Beginning at the line containing "[422,605,511,625] ファイル ->", print every line until the records end, keeping each exactly as it is.

== MATERIAL FOR THIS EXERCISE ==

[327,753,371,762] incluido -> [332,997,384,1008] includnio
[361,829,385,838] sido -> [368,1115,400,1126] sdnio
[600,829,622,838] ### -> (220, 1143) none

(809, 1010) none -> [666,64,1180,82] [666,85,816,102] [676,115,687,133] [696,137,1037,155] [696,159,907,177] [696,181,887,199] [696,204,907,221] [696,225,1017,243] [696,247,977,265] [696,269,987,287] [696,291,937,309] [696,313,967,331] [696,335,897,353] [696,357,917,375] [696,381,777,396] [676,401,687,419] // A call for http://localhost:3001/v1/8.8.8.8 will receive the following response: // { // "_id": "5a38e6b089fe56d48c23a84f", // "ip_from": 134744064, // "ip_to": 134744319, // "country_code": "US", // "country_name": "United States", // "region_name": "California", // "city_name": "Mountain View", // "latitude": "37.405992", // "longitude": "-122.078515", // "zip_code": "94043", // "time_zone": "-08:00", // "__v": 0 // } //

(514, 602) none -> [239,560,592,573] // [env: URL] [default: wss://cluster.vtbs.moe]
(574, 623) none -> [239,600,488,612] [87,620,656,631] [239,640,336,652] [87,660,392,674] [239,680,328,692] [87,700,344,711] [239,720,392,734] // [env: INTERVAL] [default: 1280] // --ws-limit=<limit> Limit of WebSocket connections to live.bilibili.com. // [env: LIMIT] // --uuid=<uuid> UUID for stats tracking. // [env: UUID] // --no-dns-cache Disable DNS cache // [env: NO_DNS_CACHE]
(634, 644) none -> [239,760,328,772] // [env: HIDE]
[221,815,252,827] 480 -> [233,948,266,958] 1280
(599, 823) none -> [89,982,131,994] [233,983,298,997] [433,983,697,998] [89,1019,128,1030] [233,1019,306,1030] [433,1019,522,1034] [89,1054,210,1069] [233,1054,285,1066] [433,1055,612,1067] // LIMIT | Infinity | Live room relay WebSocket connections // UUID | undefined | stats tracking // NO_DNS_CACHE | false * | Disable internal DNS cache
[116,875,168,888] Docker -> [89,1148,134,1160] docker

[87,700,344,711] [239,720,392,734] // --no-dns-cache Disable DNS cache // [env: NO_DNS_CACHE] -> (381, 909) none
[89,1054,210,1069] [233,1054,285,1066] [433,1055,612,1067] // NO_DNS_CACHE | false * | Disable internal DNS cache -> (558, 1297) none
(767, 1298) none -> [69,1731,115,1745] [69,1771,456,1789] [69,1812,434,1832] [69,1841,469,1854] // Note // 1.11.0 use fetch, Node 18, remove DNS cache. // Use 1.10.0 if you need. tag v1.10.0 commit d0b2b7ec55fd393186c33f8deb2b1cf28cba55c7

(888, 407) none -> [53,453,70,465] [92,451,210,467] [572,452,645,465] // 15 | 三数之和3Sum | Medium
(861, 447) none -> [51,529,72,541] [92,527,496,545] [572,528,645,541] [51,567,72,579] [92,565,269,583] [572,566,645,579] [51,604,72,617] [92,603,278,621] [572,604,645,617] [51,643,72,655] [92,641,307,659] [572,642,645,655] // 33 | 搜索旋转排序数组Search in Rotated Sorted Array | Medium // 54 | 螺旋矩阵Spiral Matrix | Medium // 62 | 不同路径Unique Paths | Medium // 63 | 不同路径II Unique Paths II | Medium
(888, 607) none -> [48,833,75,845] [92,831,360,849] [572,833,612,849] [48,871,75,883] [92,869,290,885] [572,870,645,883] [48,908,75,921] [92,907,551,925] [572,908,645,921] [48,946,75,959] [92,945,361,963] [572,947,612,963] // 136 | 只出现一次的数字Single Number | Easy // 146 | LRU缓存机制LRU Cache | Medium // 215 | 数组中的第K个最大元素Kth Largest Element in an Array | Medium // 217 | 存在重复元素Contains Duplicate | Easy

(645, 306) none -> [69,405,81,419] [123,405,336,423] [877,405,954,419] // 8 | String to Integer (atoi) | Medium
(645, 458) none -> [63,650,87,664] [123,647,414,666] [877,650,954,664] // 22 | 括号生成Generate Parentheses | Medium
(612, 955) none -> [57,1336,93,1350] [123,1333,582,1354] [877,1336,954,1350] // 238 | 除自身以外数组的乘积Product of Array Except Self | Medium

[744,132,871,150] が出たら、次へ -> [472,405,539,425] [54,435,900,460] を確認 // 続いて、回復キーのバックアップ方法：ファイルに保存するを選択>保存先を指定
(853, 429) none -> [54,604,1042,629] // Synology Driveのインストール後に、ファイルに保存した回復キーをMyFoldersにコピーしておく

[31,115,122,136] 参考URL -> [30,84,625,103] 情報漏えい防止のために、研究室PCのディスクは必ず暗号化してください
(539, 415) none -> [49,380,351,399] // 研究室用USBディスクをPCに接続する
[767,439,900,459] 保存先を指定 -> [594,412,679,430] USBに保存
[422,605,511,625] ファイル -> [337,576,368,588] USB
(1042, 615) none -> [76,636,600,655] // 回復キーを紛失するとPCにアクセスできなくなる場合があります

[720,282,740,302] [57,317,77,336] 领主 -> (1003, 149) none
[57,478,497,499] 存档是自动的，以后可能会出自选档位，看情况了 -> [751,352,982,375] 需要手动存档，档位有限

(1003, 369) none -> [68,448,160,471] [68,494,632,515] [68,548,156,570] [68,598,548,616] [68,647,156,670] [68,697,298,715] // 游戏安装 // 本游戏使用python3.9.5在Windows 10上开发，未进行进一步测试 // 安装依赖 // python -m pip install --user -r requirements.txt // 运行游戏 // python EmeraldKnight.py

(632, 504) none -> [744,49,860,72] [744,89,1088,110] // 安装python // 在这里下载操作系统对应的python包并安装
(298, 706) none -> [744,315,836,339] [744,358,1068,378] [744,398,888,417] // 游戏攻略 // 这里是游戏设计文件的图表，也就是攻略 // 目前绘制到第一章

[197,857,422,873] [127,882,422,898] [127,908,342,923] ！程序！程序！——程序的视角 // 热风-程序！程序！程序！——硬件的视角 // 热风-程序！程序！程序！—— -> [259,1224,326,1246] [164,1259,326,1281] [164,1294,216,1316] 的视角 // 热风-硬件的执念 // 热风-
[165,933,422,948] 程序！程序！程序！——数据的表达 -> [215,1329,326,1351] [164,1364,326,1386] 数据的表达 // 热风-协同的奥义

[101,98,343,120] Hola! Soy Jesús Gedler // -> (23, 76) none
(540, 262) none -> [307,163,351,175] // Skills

===

ANSWER FOR THE TASK:
[422,605,511,625] ファイル -> [337,576,368,588] USB
(1042, 615) none -> [76,636,600,655] // 回復キーを紛失するとPCにアクセスできなくなる場合があります

[720,282,740,302] [57,317,77,336] 领主 -> (1003, 149) none
[57,478,497,499] 存档是自动的，以后可能会出自选档位，看情况了 -> [751,352,982,375] 需要手动存档，档位有限

(1003, 369) none -> [68,448,160,471] [68,494,632,515] [68,548,156,570] [68,598,548,616] [68,647,156,670] [68,697,298,715] // 游戏安装 // 本游戏使用python3.9.5在Windows 10上开发，未进行进一步测试 // 安装依赖 // python -m pip install --user -r requirements.txt // 运行游戏 // python EmeraldKnight.py

(632, 504) none -> [744,49,860,72] [744,89,1088,110] // 安装python // 在这里下载操作系统对应的python包并安装
(298, 706) none -> [744,315,836,339] [744,358,1068,378] [744,398,888,417] // 游戏攻略 // 这里是游戏设计文件的图表，也就是攻略 // 目前绘制到第一章

[197,857,422,873] [127,882,422,898] [127,908,342,923] ！程序！程序！——程序的视角 // 热风-程序！程序！程序！——硬件的视角 // 热风-程序！程序！程序！—— -> [259,1224,326,1246] [164,1259,326,1281] [164,1294,216,1316] 的视角 // 热风-硬件的执念 // 热风-
[165,933,422,948] 程序！程序！程序！——数据的表达 -> [215,1329,326,1351] [164,1364,326,1386] 数据的表达 // 热风-协同的奥义

[101,98,343,120] Hola! Soy Jesús Gedler // -> (23, 76) none
(540, 262) none -> [307,163,351,175] // Skills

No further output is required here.